* _Directions for this task_: Of the entries below, return exactly those lines that fall between the one containing "Kryeministri Kurti i" and the one containing "Der Bundeskongress behandelt insbesondere die", the two end lines included.

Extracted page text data

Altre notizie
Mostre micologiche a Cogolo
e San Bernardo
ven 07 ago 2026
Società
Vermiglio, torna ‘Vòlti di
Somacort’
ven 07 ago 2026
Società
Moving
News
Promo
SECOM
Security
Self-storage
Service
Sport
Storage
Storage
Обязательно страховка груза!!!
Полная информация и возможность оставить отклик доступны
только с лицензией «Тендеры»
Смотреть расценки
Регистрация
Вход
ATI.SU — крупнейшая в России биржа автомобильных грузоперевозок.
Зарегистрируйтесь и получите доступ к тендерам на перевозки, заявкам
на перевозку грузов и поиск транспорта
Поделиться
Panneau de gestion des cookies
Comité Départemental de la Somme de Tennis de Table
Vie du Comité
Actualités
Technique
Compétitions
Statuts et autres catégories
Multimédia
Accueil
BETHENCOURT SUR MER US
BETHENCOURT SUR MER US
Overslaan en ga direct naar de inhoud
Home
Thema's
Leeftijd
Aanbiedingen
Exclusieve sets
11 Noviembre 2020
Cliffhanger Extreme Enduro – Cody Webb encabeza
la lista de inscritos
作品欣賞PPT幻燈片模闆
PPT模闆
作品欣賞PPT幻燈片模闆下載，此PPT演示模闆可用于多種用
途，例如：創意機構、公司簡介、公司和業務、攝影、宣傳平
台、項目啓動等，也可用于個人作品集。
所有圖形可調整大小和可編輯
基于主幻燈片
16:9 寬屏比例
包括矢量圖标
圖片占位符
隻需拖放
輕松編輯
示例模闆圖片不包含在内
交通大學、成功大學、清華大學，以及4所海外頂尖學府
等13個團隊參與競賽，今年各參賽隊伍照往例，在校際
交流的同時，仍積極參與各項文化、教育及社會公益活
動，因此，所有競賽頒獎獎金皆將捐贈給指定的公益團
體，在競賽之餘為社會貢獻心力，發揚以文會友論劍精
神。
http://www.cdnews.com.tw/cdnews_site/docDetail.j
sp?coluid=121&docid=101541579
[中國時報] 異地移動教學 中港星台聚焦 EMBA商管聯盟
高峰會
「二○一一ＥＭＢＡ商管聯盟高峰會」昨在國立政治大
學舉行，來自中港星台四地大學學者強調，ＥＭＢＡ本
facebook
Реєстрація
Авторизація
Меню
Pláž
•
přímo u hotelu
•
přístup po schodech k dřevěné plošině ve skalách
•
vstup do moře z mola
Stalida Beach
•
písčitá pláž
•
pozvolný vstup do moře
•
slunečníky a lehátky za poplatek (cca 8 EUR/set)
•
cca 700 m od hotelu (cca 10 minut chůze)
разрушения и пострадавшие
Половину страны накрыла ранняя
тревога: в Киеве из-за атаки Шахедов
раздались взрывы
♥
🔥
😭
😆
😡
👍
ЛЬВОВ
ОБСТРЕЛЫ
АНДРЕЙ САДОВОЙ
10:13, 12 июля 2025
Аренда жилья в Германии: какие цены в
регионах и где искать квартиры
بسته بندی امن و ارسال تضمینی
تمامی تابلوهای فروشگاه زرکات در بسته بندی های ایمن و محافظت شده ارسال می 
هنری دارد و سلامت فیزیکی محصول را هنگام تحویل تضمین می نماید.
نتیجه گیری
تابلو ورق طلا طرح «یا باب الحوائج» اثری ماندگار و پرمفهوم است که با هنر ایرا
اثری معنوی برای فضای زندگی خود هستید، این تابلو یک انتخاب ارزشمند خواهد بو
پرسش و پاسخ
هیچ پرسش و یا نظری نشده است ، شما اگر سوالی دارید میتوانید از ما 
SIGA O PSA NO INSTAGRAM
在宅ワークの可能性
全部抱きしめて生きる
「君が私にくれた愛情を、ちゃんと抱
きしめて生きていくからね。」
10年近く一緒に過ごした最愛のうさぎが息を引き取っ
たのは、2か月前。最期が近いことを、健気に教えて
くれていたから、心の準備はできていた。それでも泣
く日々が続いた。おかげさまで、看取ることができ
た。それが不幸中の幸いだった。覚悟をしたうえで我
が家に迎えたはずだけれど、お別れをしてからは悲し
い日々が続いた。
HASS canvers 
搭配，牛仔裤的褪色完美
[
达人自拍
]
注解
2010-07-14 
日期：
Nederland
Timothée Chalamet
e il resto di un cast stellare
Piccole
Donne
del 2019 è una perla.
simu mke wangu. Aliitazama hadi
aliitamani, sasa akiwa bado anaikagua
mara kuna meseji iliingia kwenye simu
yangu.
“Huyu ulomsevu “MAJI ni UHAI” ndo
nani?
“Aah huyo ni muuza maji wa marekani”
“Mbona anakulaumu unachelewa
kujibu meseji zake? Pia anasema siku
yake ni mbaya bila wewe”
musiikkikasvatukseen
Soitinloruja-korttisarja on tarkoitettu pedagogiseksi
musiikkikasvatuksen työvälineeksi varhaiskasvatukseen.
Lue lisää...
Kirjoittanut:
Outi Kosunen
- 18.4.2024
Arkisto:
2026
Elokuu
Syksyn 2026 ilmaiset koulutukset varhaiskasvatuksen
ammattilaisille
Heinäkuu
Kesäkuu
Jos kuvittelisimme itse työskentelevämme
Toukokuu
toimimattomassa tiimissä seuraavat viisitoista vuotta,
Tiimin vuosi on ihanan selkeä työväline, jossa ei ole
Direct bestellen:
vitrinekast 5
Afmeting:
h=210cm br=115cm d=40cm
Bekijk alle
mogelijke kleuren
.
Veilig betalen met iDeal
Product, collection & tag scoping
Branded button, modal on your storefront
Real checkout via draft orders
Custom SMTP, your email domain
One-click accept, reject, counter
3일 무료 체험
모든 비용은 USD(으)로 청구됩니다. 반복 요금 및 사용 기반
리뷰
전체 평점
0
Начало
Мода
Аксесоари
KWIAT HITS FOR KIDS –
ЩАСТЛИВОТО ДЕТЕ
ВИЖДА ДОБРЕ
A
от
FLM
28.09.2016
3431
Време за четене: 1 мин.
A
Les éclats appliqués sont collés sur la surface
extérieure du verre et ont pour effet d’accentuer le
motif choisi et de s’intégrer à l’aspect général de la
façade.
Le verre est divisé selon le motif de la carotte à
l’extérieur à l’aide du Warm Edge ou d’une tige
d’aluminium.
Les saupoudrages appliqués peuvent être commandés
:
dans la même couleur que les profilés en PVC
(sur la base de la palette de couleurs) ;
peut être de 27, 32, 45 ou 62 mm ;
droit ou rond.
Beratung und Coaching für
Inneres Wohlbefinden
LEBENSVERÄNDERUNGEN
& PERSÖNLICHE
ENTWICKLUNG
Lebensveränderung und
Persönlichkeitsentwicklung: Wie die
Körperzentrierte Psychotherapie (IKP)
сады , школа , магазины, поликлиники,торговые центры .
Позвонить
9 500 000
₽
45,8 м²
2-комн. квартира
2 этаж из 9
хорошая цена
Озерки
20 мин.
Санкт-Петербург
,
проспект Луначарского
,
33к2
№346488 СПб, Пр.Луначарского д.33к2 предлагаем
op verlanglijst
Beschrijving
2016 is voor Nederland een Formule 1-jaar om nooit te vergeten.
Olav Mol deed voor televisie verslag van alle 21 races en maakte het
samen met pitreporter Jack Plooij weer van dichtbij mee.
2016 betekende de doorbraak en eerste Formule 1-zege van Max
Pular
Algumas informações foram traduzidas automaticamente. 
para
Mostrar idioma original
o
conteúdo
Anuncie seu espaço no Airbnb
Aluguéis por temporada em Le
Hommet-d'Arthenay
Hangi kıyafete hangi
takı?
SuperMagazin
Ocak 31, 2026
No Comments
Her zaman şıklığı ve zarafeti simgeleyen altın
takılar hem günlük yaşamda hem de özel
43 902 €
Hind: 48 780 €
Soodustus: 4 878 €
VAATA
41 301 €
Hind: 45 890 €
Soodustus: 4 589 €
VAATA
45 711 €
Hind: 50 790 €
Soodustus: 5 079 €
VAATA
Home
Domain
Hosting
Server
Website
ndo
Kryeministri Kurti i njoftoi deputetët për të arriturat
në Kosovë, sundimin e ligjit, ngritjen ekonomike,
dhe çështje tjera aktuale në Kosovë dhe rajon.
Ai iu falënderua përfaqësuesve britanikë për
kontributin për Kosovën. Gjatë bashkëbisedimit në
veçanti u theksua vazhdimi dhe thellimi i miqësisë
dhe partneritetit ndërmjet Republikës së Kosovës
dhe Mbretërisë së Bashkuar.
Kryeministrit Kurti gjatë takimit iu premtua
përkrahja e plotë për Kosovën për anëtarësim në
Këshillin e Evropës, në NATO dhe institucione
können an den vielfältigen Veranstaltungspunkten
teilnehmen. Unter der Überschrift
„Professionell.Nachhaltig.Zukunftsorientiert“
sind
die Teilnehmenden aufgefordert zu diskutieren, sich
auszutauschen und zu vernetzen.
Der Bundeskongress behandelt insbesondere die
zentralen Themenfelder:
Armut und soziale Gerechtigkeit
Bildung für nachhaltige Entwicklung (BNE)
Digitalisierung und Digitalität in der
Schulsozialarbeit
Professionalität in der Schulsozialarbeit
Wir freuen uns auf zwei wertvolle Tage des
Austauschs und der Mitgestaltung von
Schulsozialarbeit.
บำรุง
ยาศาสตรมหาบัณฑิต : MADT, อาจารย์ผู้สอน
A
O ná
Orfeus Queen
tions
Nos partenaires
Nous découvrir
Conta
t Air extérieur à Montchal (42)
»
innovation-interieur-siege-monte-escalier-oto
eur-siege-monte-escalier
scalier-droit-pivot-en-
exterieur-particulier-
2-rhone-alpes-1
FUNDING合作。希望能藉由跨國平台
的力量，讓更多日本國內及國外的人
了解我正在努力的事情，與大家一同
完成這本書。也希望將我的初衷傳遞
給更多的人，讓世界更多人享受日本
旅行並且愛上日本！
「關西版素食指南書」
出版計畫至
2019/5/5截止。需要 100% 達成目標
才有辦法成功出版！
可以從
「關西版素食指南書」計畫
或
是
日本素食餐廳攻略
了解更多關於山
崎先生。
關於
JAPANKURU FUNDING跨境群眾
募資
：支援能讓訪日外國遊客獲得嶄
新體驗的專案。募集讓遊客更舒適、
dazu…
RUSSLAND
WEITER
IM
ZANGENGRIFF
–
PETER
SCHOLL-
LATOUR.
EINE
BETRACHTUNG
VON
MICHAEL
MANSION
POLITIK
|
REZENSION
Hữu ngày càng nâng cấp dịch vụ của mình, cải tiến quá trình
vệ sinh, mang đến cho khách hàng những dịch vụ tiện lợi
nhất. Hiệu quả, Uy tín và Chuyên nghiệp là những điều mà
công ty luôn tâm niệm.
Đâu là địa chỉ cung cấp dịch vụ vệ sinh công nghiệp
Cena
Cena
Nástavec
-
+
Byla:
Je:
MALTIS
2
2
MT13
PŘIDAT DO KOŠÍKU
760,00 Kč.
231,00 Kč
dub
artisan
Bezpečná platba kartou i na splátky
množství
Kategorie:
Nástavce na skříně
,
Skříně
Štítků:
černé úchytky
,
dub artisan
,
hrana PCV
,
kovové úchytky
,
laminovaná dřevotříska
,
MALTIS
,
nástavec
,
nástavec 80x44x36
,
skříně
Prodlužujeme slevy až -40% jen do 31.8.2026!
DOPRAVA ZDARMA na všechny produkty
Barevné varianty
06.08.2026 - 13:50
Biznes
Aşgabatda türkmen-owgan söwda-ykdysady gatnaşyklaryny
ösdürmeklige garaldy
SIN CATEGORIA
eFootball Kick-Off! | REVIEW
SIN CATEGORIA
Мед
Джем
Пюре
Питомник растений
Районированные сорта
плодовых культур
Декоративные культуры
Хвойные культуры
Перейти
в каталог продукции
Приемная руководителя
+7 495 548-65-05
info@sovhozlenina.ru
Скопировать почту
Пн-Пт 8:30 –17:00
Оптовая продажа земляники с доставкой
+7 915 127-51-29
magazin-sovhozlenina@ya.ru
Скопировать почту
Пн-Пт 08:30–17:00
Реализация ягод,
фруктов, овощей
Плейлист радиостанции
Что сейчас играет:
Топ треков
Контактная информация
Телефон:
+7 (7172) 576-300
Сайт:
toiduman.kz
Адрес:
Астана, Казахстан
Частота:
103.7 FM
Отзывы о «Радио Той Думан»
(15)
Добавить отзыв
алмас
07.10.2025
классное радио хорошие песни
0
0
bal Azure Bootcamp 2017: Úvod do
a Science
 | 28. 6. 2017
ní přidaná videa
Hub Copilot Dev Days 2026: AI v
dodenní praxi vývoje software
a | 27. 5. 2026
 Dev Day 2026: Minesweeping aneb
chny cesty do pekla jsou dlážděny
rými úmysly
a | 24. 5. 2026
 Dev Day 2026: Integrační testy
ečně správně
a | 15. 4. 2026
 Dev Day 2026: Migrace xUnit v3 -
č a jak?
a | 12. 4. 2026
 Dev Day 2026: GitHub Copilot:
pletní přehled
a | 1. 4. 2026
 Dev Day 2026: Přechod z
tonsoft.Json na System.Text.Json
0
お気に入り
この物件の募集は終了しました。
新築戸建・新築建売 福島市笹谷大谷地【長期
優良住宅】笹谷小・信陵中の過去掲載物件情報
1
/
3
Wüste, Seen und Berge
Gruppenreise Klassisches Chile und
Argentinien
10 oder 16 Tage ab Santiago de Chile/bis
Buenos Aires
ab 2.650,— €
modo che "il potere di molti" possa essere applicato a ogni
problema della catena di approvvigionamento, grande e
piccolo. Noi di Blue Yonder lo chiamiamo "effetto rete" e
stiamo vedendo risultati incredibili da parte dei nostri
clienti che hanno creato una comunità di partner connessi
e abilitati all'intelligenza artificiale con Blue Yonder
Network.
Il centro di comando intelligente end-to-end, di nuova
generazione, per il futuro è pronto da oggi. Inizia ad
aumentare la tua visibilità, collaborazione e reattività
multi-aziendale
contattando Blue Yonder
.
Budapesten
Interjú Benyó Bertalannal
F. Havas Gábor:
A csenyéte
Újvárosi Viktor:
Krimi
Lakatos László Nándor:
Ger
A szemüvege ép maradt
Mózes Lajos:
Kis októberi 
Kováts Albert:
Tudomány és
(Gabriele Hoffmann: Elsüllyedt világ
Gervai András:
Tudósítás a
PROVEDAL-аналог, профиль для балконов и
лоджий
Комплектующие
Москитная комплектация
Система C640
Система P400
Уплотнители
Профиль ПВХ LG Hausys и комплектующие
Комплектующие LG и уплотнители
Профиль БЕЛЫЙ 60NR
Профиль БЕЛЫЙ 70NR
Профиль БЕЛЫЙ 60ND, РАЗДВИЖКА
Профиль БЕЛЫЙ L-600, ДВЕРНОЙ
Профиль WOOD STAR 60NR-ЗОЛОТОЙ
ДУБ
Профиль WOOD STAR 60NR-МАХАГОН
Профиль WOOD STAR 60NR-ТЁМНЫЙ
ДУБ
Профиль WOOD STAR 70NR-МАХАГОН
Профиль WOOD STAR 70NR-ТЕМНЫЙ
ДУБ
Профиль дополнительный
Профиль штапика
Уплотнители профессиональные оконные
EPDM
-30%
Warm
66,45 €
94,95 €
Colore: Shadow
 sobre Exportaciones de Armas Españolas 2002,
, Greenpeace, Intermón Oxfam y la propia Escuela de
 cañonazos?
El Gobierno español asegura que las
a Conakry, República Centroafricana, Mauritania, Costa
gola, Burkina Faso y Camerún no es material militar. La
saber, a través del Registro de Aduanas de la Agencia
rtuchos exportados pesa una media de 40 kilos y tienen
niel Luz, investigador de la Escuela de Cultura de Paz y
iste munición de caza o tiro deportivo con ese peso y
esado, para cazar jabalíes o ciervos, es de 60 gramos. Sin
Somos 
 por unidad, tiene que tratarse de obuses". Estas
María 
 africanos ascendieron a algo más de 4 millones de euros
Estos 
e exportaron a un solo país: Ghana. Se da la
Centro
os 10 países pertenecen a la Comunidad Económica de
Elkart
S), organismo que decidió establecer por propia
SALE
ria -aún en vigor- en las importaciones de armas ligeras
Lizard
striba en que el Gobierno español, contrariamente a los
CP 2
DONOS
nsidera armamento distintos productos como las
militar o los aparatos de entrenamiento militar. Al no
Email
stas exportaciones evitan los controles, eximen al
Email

* _Response box_:
Kryeministri Kurti i njoftoi deputetët për të arriturat
në Kosovë, sundimin e ligjit, ngritjen ekonomike,
dhe çështje tjera aktuale në Kosovë dhe rajon.
Ai iu falënderua përfaqësuesve britanikë për
kontributin për Kosovën. Gjatë bashkëbisedimit në
veçanti u theksua vazhdimi dhe thellimi i miqësisë
dhe partneritetit ndërmjet Republikës së Kosovës
dhe Mbretërisë së Bashkuar.
Kryeministrit Kurti gjatë takimit iu premtua
përkrahja e plotë për Kosovën për anëtarësim në
Këshillin e Evropës, në NATO dhe institucione
können an den vielfältigen Veranstaltungspunkten
teilnehmen. Unter der Überschrift
„Professionell.Nachhaltig.Zukunftsorientiert“
sind
die Teilnehmenden aufgefordert zu diskutieren, sich
auszutauschen und zu vernetzen.
Der Bundeskongress behandelt insbesondere die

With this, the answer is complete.